''Yer o dehşetli sarsıntısıyla sarsıldığı zaman
 Ve yer ağırlıklarını dışarı attığı ve insan, “Ne oluyor buna!” dediği zaman;
O gün yer, bütün haberlerini rabbinin ona vahyettiği şekilde anlatır.
İşte o gün insanlar yaptıkları kendilerine gösterilsin diye (bulundukları yerden) farklı gruplar halinde çıkarlar.
Kim zerre miktarı hayır yapmışsa onu (karşılığını) görür.
Kim de zerre miktarı şer işlemişse onu (karşılığını) görür.''


Zilzal sarsıntı, deprem demektir. Sûrede her ne kadar kıyamet kopması sırasındaki şiddetli yer sarsıntısının ardından kıyamet gününde yaşanacak olan sıkıntı ve dehşet verici haller anlatılsa da, son günlerde yaşadığımız dehşetli depremi (zelzeleyi)  çok güzel özetliyor. 

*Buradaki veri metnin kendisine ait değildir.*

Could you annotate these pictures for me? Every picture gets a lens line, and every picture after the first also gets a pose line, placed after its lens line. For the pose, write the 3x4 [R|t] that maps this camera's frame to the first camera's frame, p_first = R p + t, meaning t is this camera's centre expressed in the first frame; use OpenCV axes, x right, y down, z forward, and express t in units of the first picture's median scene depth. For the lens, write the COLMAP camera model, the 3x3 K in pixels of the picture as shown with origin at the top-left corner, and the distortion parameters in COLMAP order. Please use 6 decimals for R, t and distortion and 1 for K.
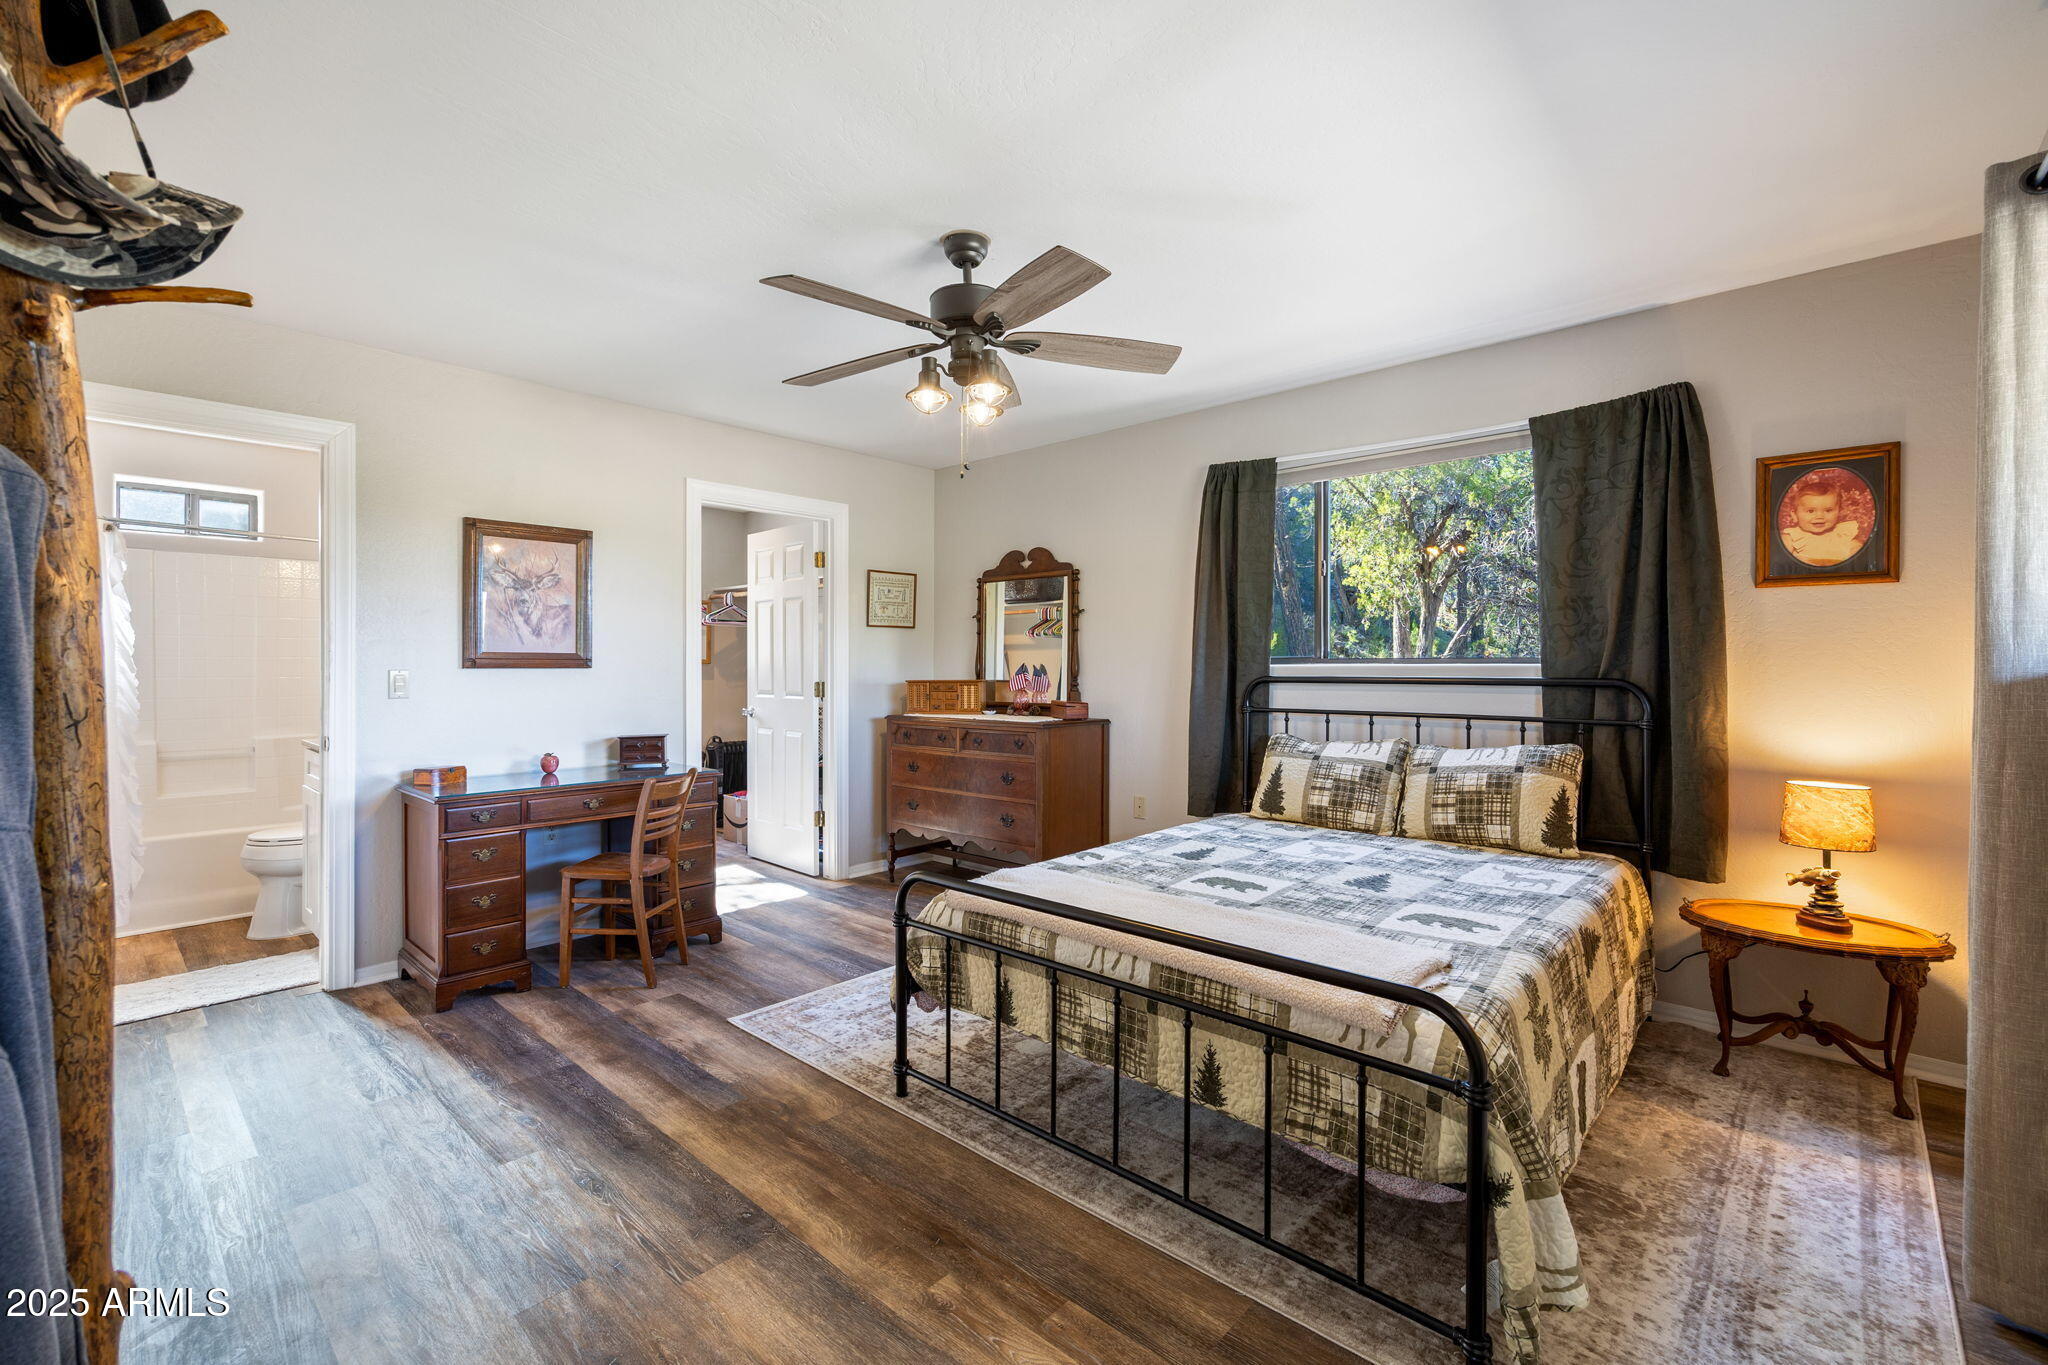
lens RADIAL K [[890.9, 0, 1023.3], [0, 890.9, 672.4], [0, 0, 1]] dist [0.000654, 0.000011]
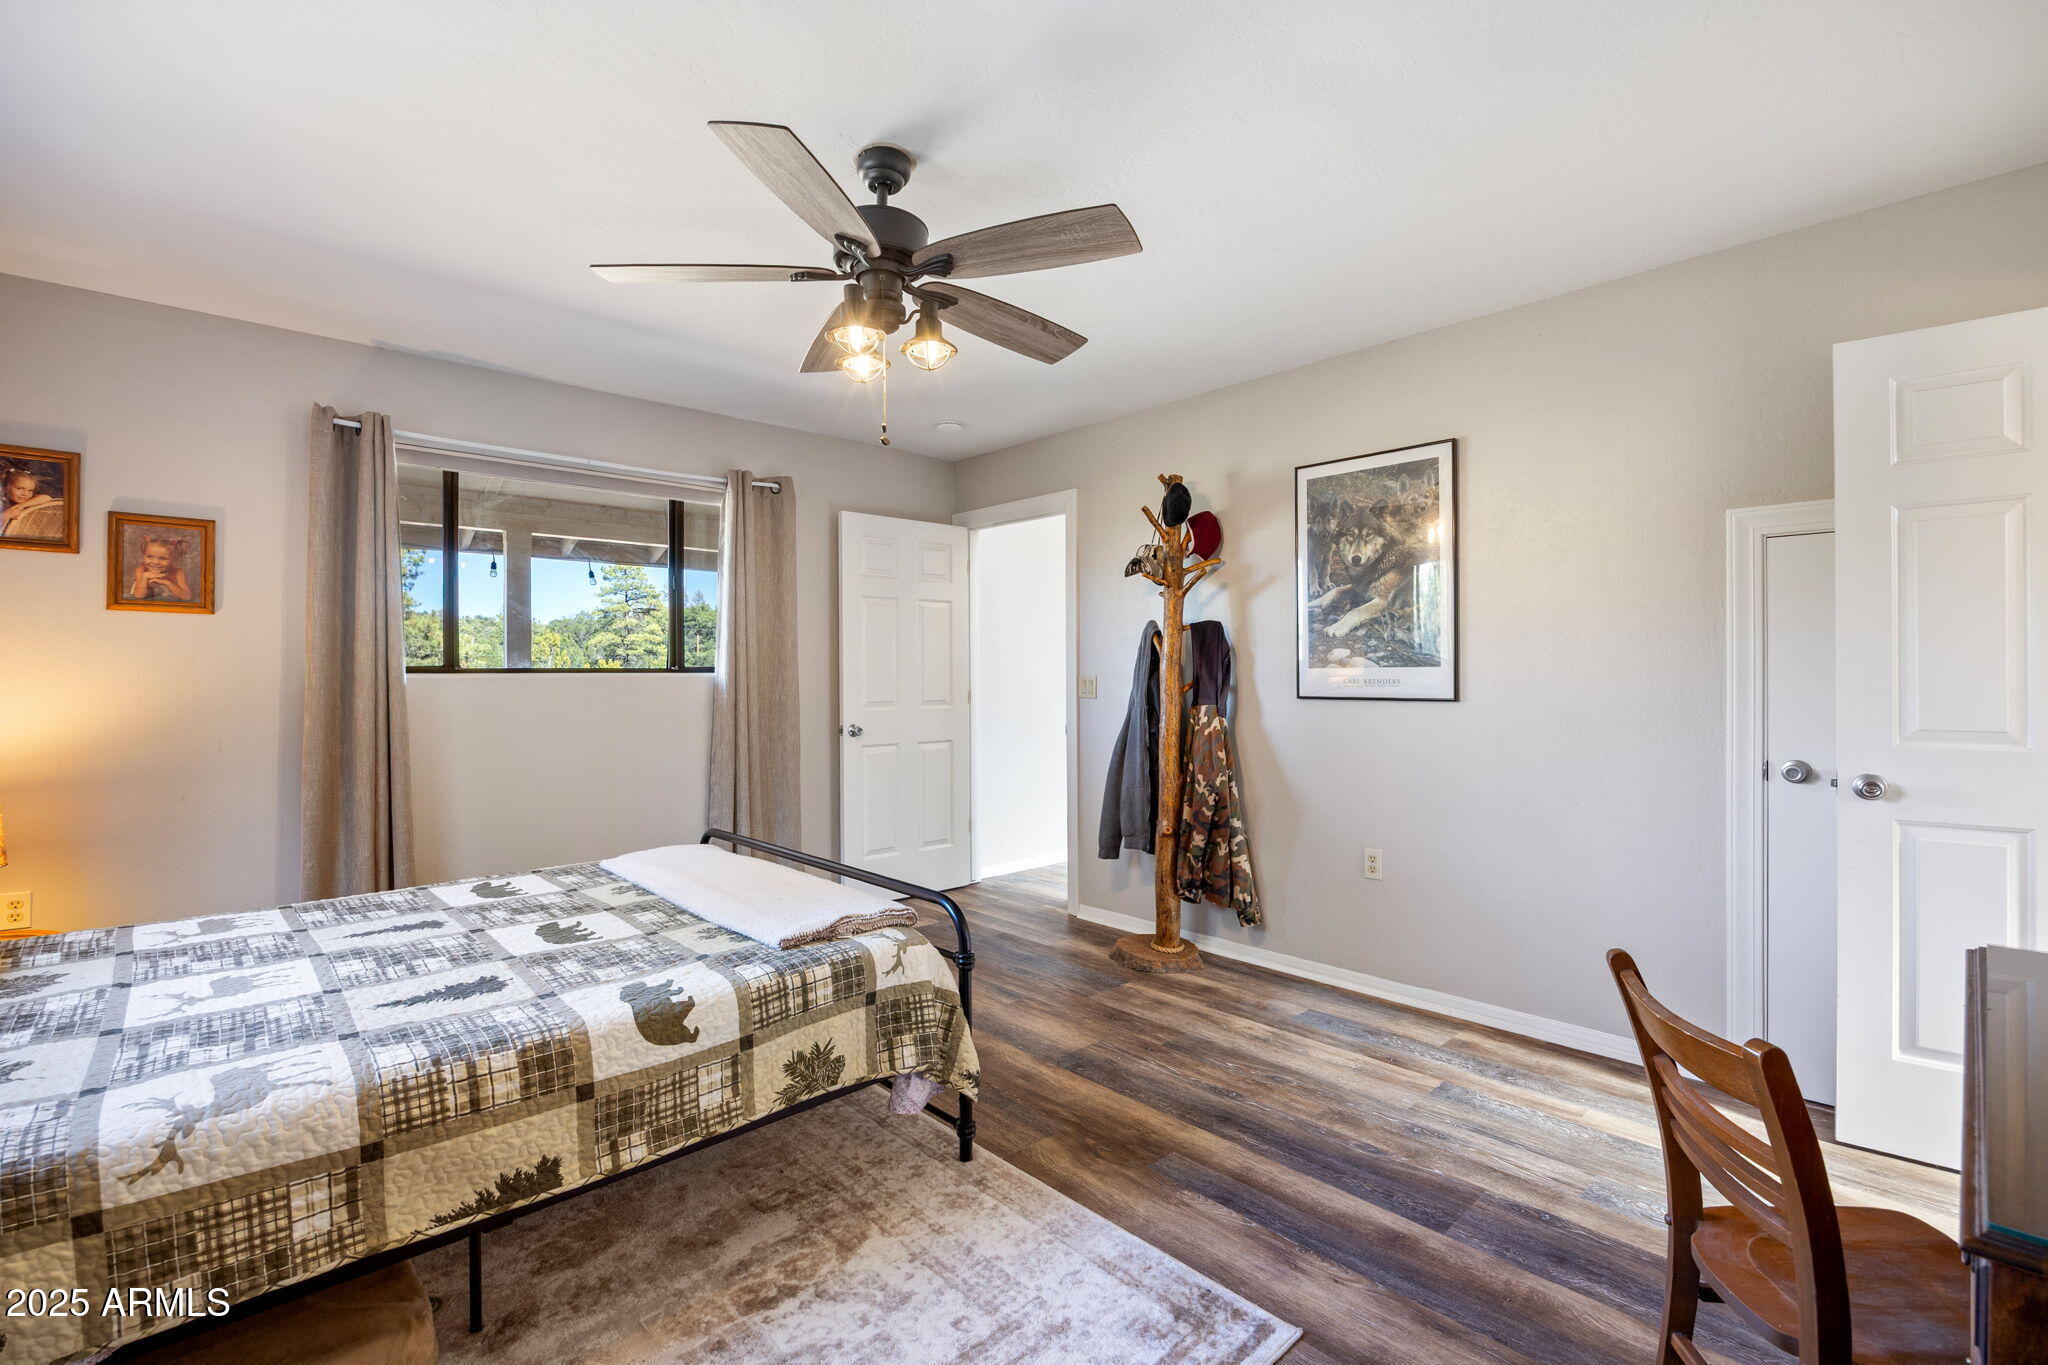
lens RADIAL K [[890.9, 0, 1023.3], [0, 890.9, 672.4], [0, 0, 1]] dist [0.000654, 0.000011]
pose [[-0.997666, 0.007181, 0.067908, -0.240477], [0.007433, 0.999966, 0.003460, 0.003200], [-0.067881, 0.003957, -0.997686, 1.760536]]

‘Yer ağırlığını dışarı attığında’; bizler, sizler, onlar, bunlar mühendisler müteahhitler, denetimciler, inşaatı incelemeden imza atanlar, dükkân daha iyi gözüksün diye kolon kesenler, demirden, çimentodan çalanlar… ‘’ne oluyor buna’’ demeye başladılar.  Ne olacak yaptığınız size gösteriliyor. Ne olacak hesap vereceksiniz.
‘O gün yar haberlerini’ anlatıyor, yığınlar seni şikayet ediyor, enkazdan çıkarılan insanlar seni şikayet ediyor. Yeryüzü yapılan bunca hırsızlığı, caniliği, haramı kaldıramıyor artık. Bu olanlar sana gösterilsin ki ibret alınsın. 
Ayrıca dünyada işlenen hayır veya şerrin karşılığının âhirette ödül veya ceza olarak alınacağı bildirilmektedir. Sen bu dünyada yapılanların karşılıksız kalacağını düşünme. Depremzedelere yapılan yardımlar, uzatılan el karşılığını alacaktır. 
Yaşanan bu dram, acı ve çaresizliğe sebep olanlar, Kolon kesenler, çimentodan demirden çalanlar bu yaptıklarının hesabını verecekler.


 Hesabını veremeyeceğimiz işleri yapmaktan Sana sığınırız Allah'ım.